Why the definition of autism matters – The Chart - CNN.com Blogs

Editor's note: Dr. Charles Raison, CNNhealth's mental health expert, is an associate professor of psychiatry at the University of Arizona in Tucson.

For practical purposes, including insurance reimbursement, the DSM determines what does and does not qualify as a psychiatric illness in the United States.  Because of this, changes to the document can lead to profound effects on patients’ lives.  Changing criteria can dictate who and who cannot be considered to have a mental illness worthy of treatment... and insurance coverage.

Nowhere have proposed changes to the upcoming edition of the DSM generated more angst, or media coverage, than in the area of autistic disorders.

Anyone who has a family member with severe autism, or has known someone with the condition, might be surprised by this.  Of all brain conditions for which we don’t know the cause, none are more obvious than autism in terms of symptoms or impairment.

Autism strikes right where it hurts most, and that is the ability to understand the emotions and behaviors of other people.  In addition to severe impairments in social understanding and behavior, people with autism also typically engage in pointless repetitive behaviors and have obsessive, narrow interests, often centering around technology.

Occasionally autistic people demonstrate skills, as seen in the movie "Rainman."  One famous autistic patient can tell you the day of the week of any day in history.  I had a patient years ago who had exactly memorized all bus routes schedules for the greater Los Angeles area using a method he inexplicably called the “liver system."  He could - and did whenever prompted - recite exact times and stops over hundreds of routes for hours on end.

So the question remains: how could changes in diagnostic criteria change who does and doesn’t have such an obvious disease?

To answer this question, let’s do a thought experiment.  Imagine you are at the doctor’s office receiving news of your latest medical testing.  Would you rather be told that you had a large breast lump that was benign or a very small one that was cancer?  Or consider this: You go to the ER with chest pain.  Would you be very comforted if the doctor told you that you’d only had a small heart attack?

What these examples make clear is that some medical conditions are best thought of as either being present or absent.  Either you have a disease or you don’t. Now consider this:

We all know that high blood pressure is a silent killer, and that many lives have been saved by the development of safe and effective treatments.

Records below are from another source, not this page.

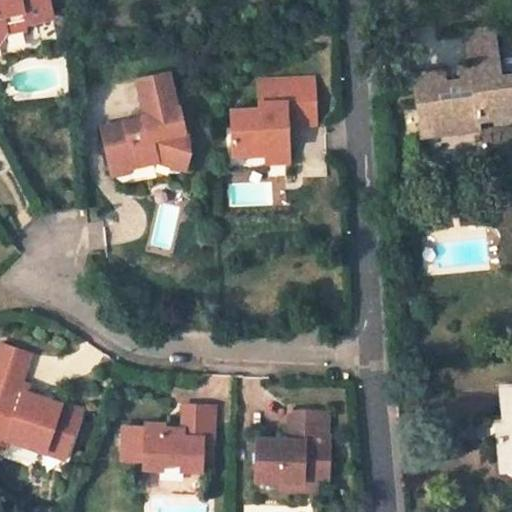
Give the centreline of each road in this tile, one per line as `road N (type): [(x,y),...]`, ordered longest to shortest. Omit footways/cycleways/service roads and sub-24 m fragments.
road 1 (residential): [(54,262),(106,317),(181,344),(371,342)]
road 2 (residential): [(371,342),(349,0)]
road 3 (residential): [(382,511),(371,342)]
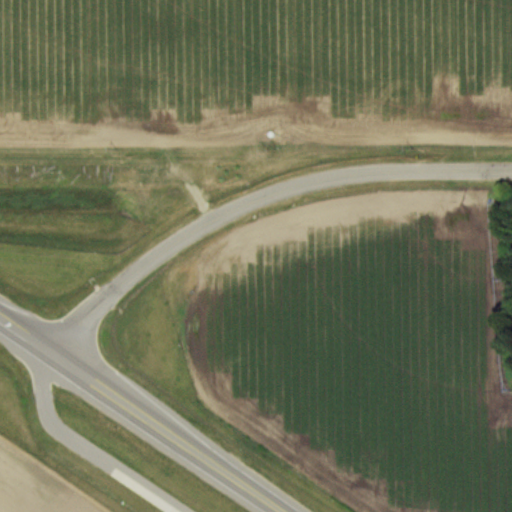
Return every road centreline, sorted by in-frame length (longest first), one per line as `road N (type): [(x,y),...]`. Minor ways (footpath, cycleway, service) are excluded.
road 1 (residential): [(61,342),(128,266),(172,228),(222,202),(332,176),(511,174)]
road 2 (trunk): [(304,511),(0,299)]
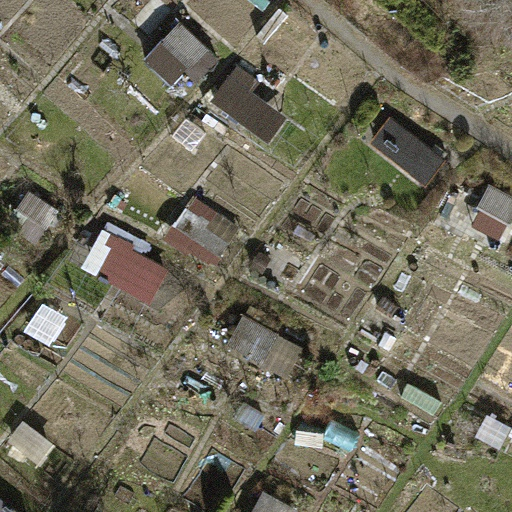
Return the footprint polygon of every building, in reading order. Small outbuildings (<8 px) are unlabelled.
[(216,57),(185,29),(153,64),(184,92),(216,57)] [(327,34),(300,74),(346,104),(373,64),(327,34)] [(218,101),(277,128),(293,95),(233,67),(218,101)] [(455,167),(395,125),(376,152),(436,194),(455,167)] [(511,195),(498,188),(484,213),(511,229),(511,195)] [(56,208),(33,192),(19,212),(42,227),(56,208)] [(245,230),(197,201),(179,231),(227,260),(245,230)] [(108,236),(88,271),(154,308),(174,273),(108,236)] [(247,318),(232,351),(272,368),(286,335),(247,318)] [(295,511),(270,498),(262,511),(295,511)]
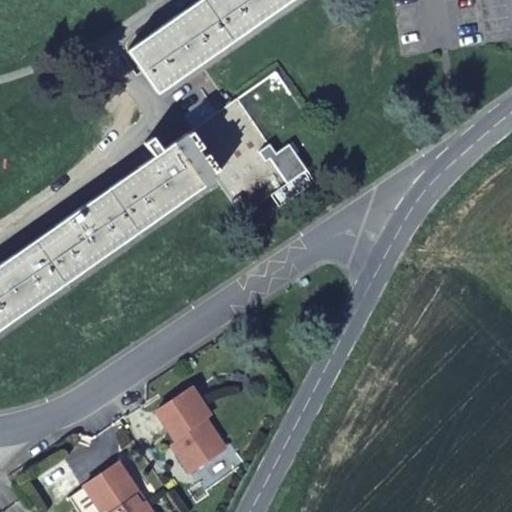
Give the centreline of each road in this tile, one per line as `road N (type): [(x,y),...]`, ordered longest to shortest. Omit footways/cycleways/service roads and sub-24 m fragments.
road 1 (residential): [(19,432),(78,408),(336,232),(370,219),(402,225)]
road 2 (secondary): [(402,225),(250,511)]
road 3 (secondary): [(511,117),(443,170),(402,225)]
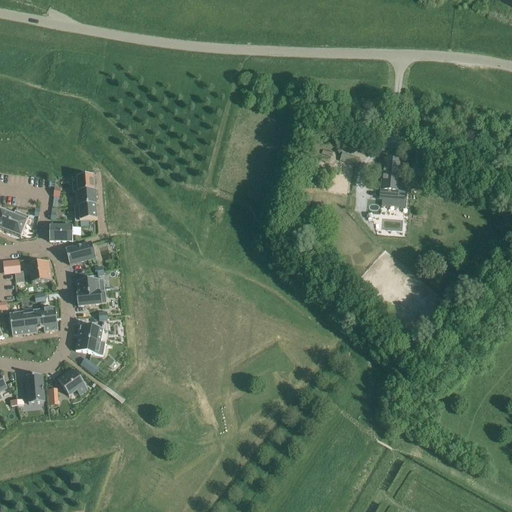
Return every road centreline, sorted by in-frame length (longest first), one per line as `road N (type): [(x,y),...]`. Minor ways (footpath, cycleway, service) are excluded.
road 1 (tertiary): [(511,67),(192,47),(0,12)]
road 2 (residential): [(0,250),(53,251),(67,319),(60,353),(47,366),(0,362)]
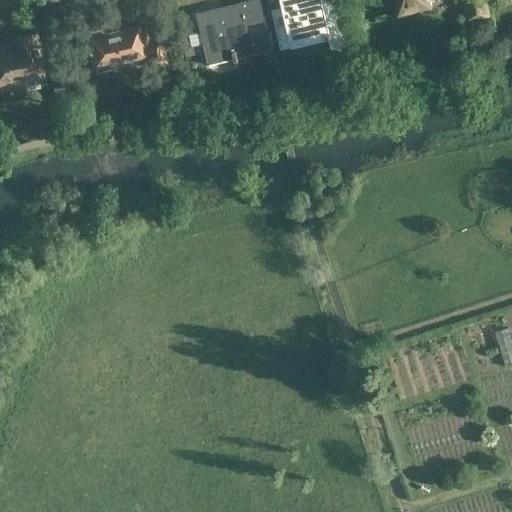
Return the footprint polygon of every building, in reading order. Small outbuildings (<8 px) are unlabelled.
[(207,63),(272,48),(260,0),(245,0),(241,1),(242,7),(197,17),(204,44),(203,44),(207,63)] [(283,46),(328,35),(332,49),(351,44),(340,0),(319,0),(313,2),(312,0),(281,0),(284,9),(274,11),(275,13),(273,14),(282,49),(284,49),(283,46)] [(394,0),(398,14),(431,6),(429,0),(463,0),(468,19),(490,14),(486,0),(394,0)] [(146,41),(142,25),(115,31),(114,30),(105,32),(104,26),(78,32),(82,49),(88,48),(93,72),(113,67),(112,61),(148,53),(151,65),(163,62),(158,38),(146,41)] [(8,43),(0,44),(0,89),(38,81),(37,75),(40,74),(35,51),(38,51),(34,33),(7,39),(8,43)]
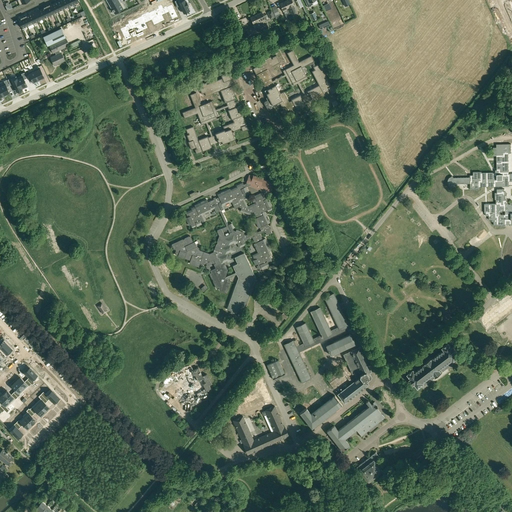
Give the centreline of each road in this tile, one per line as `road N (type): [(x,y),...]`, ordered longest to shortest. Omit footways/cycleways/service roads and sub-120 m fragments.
road 1 (tertiary): [(0,112),(210,14)]
road 2 (residential): [(27,351),(75,400),(29,443)]
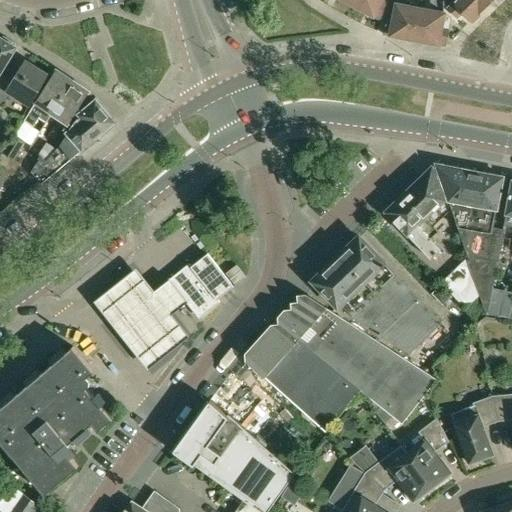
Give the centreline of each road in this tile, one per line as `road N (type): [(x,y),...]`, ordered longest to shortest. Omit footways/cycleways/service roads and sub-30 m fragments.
road 1 (unclassified): [(93,511),(261,296),(277,248)]
road 2 (primary): [(0,309),(200,153),(244,128)]
road 3 (primary): [(511,101),(339,69),(284,71),(226,87)]
road 4 (primary): [(226,87),(172,120),(0,259)]
road 5 (primary): [(244,128),(317,112),(511,142)]
road 6 (residential): [(277,248),(320,232),(394,166)]
road 7 (unclassified): [(277,248),(244,128)]
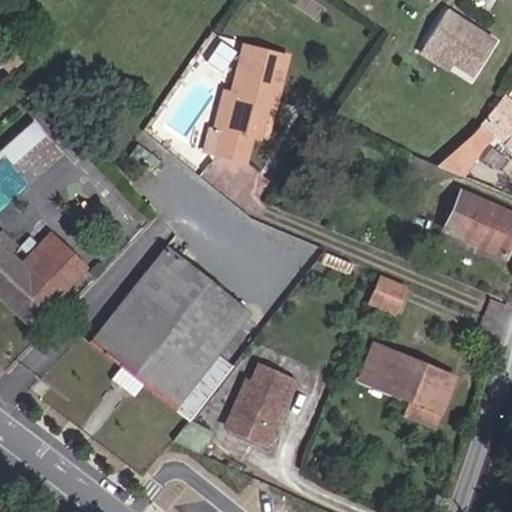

Setting aside what the number exactly mean, most of us probably also know that the upper range of normal for blood pressure is 140/90.  Suppose your doctor takes your blood pressure and it is 141/91. Knowing that this is high, she asks you to relax and then takes it again five minutes later.  This time it is 139/89. Would any of us say that you had a disease based on the first reading, but fortunately were perfectly normal based on the second?

All psychiatric diseases are like blood pressure.  They are on a continuum without gaps.  If one administered questions to identify any condition and rate its severity in a large enough group of people, one would find someone occupying every value from zero to the maximum score.

The problem in psychiatry is that our entire diagnostic system is based on the idea that mental illnesses are like cancer and not like blood pressure.  The DSM provides minimum criteria for each disorder, which means that no matter how close you are to having any given condition, if you fall below the line you technically don’t have it.

I suspect you can see the problem immediately.  If nature does not provide clear guidelines for where normal stops and mental illness begins, how does the line get drawn?  The quick answer is that it gets drawn in much the same way the voter redistricting lines get drawn: based on some data, a lot of fighting, and finally some not entirely satisfactory compromise.

So back to autism.  Like all other mental disorders, it runs along a spectrum from people who most of us would have called nerdy when I was a kid to people who spend their lives unable to speak, rocking back and forth for hours on end.  We all agree that the silent, rocking folk are ill and need care.  But where does extreme nerdiness and social awkwardness give way to Asperger’s syndrome?  When is someone autistic enough to deserve the label?

This is the rub.  As with all spectrum conditions, there are far more people with mild autism than with its more severe forms.  Again think of blood pressure.  Lots of us run 150/92 - not many of us run at 200/110 (and those of us who do often don’t live to tell about it).

What the new DSM proposes to do is make it harder to meet criteria for autism, so that probably the majority of people who fall on the mild end of what people often call simply “the spectrum” will now be declared non-autistic.

Proponents of this move argue that much of the autism epidemic that has been observed in the last several decades may result at least in part from the fact that less and less severely affected people are being diagnosed.  Making the criteria stricter will reverse this trend.  It will also reduce the risk of stigmatizing people who in former times might have been viewed as eccentric, but non-diseased.

Opponents of the changes argue that many young people have been helped by receiving the diagnosis and that this help will vanish if they are no longer considered to have a “real” and “billable” condition.

What is the answer to this dilemma? Like all real problems in the world it falls along a spectrum.

The opinions expressed in this post are solely those of Charles Raison.